Investors greeted the Biden plan's effort to boost investment in bridges, ports and other infrastructure, while shrugging off a proposed hike in corporate taxes.
But some analysts warned the tax proposal could upset the market as the details become clearer.
"The issue now is that the administration apparently wants to pay for more of the programme with higher taxes instead of just borrowing, and that has a chance to eventually take a bite out of earnings," said market strategist JJ Kinahan at TD Ameritrade.
"It's way too soon to talk about the tax impact in too much detail, but analysts do say if corporate taxes rise, it's something to potentially worry about in 2022, not 2021," he added.
Elsewhere, world oil prices ended a choppy session lower as traders fretted about the outcome of Thursday's Opec oil output meeting.
Markets also digested a US private-sector employment report from payroll services firm ADP, which showed a boost in hiring last month, before Friday's key non-farm payrolls data that will provide a crucial health-check on the US economy.

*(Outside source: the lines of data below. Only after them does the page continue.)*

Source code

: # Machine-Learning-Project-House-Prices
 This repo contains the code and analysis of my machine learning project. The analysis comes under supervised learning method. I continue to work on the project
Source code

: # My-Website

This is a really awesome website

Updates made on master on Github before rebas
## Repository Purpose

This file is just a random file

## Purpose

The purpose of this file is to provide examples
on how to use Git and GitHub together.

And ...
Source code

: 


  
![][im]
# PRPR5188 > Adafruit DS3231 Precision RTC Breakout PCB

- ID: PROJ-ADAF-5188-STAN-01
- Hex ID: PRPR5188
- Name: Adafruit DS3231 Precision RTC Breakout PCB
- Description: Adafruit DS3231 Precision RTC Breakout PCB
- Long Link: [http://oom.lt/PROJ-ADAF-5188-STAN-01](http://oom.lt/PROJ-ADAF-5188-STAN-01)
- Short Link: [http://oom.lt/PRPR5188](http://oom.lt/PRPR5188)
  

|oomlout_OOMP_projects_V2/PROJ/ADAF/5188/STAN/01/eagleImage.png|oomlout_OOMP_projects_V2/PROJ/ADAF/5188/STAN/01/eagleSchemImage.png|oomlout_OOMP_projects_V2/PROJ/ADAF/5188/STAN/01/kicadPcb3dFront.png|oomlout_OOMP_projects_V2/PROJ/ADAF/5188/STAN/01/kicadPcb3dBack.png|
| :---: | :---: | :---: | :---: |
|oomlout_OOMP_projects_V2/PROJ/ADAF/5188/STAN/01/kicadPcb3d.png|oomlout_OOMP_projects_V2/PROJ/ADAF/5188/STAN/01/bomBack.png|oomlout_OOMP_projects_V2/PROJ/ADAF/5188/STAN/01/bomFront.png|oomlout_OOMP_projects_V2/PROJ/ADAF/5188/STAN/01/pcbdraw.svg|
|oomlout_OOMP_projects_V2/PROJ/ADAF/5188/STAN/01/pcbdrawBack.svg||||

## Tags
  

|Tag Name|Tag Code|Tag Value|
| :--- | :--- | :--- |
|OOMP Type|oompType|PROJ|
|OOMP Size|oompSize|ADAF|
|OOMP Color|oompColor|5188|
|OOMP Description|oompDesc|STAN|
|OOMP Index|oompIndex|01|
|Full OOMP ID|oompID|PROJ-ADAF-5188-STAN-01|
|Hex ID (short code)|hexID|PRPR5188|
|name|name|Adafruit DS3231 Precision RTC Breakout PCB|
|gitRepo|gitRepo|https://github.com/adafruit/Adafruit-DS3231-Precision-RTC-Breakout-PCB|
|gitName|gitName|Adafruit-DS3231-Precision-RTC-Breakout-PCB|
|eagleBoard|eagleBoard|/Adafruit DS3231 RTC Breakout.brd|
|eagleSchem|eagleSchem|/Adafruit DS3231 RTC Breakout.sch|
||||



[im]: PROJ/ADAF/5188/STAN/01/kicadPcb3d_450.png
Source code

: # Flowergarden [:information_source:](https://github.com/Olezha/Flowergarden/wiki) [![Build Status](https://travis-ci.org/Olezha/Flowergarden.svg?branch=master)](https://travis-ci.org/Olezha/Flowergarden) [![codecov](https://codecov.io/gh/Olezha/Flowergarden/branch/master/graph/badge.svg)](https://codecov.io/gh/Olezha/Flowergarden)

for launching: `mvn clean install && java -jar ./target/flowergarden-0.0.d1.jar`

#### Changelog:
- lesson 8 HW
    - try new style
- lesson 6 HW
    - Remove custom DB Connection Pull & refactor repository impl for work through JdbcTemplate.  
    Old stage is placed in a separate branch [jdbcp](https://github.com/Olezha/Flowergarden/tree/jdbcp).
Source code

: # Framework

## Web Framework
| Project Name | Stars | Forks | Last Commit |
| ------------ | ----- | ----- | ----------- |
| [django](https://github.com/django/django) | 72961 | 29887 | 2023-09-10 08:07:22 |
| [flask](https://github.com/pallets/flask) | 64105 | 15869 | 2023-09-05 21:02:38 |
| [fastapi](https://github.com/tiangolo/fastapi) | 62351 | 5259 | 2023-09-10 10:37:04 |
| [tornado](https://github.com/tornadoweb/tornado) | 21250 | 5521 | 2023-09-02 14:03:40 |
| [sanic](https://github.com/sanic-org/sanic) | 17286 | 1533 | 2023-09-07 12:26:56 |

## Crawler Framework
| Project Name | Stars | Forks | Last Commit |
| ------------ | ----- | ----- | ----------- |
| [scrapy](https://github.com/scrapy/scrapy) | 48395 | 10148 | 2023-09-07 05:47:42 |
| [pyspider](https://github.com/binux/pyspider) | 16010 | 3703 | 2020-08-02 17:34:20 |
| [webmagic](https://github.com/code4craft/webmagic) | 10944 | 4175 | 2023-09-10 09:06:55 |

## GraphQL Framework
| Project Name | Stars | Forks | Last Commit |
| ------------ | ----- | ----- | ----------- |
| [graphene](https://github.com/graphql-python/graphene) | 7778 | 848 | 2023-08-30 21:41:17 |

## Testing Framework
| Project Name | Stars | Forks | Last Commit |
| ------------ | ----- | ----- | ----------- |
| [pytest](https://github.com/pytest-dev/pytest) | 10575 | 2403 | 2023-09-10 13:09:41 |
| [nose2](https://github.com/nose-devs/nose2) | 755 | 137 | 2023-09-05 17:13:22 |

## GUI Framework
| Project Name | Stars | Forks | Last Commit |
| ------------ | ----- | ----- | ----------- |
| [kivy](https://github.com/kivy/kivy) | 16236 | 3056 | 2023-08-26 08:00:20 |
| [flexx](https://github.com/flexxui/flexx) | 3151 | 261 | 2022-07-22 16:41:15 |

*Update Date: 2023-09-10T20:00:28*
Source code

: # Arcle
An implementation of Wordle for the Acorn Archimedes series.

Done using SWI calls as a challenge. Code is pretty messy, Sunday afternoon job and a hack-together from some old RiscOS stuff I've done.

London stocks shed 0.9 per cent as investors also tracked a badly received £7.6-billion (S$14 billion) flotation for UK app-driven food delivery service Deliveroo.
Deliveroo, which has boomed on strong demand from locked-down consumers, saw the run-up to its initial public offering plagued by criticism of its business model that relies on using freelance labour.
"This lack of confidence in the business model has quickly been reflected in a disastrous first day of trading for the newly listed company, that saw the shares slide over 30 per cent in the first 15 minutes of trading, before trading was halted," said market analyst Michael Hewson at CMC Markets UK.
"If today's price action is any indication of investor enthusiasm on the likes of profitability, cash flow and growth prospects, as we head towards an economic reopening, then today's weakness could well be a warning sign," he added.
Elsewhere in Europe, Paris stocks shed 0.3 per cent and Frankfurt rallied at the end of the day to finish flat.